Step 1: Download Bill Status Bulk Data
The first step is to download the raw legislative data from GovInfo.gov. The govinfo
command is used for this, specifically targeting the BILLSTATUS
bulk data collection.
Run the following command in your terminal:
usc-run govinfo --bulkdata=BILLSTATUS
This command will download ZIP files containing XML data for all bills in all congresses and place them into the data/
directory, structured by congress number and bill type. For example:
data/117/bills/hr/BILLSTATUS-117hr1.xml
It also creates a cache/
directory to store downloaded pages and metadata to avoid re-downloading unchanged files in the future.
Step 2: Process the Raw Data into JSON and XML
Now that you have the raw XML files from the government, you can process them into a more developer-friendly format using the bills
command.
usc-run bills
This script scans the data/
directory for the BILLSTATUS
files you just downloaded, parses them, and generates two structured output files for each bill:
data.json
: A clean, comprehensive JSON file.data.xml
: A backward-compatible XML file in the GovTrack.us format.

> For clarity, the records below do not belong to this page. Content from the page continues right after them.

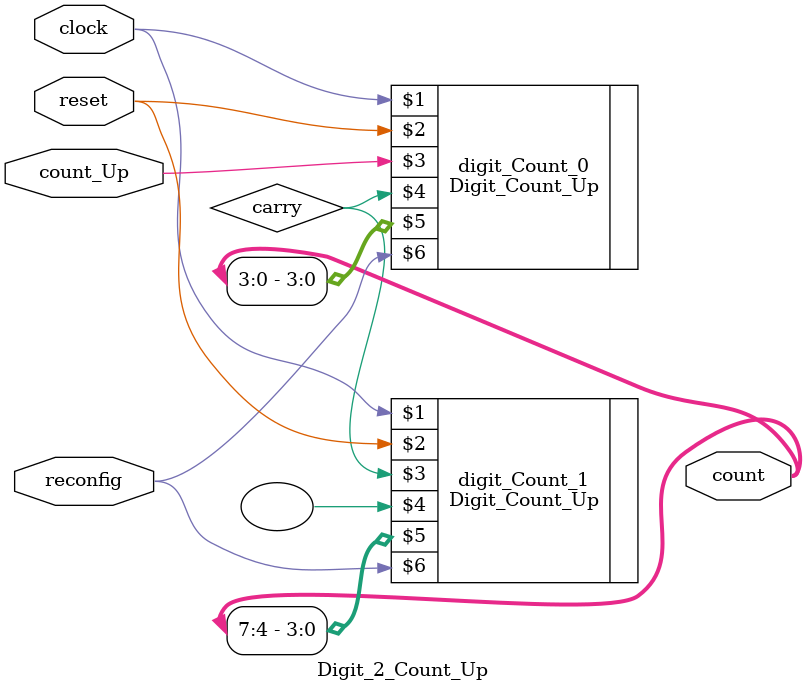
<source format=v>

module Digit_2_Count_Up(clock, reset, count_Up, reconfig, count);
	input clock, reset, count_Up, reconfig;
	
	output [7:0] count;
	wire carry;
	
	Digit_Count_Up digit_Count_0(clock, reset, count_Up, carry, count[3:0], reconfig);
	Digit_Count_Up digit_Count_1(clock, reset, carry, , count[7:4], reconfig);
	
endmodule
</source>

Step 3: Inspect the Output
After the bills
command completes, your data
directory will be populated with the processed files. For example, the data for H.R. 1 in the 117th Congress would be located at:
data/117/bills/hr/hr1/
├── data.json
├── data.xml
└── fdsys_billstatus.xml
data.json
contains the structured bill data.data.xml
contains the same data in the legacy XML format.fdsys_billstatus.xml
is the original raw XML file downloaded in Step 1.
Congratulations! You have successfully downloaded and processed your first set of congressional data.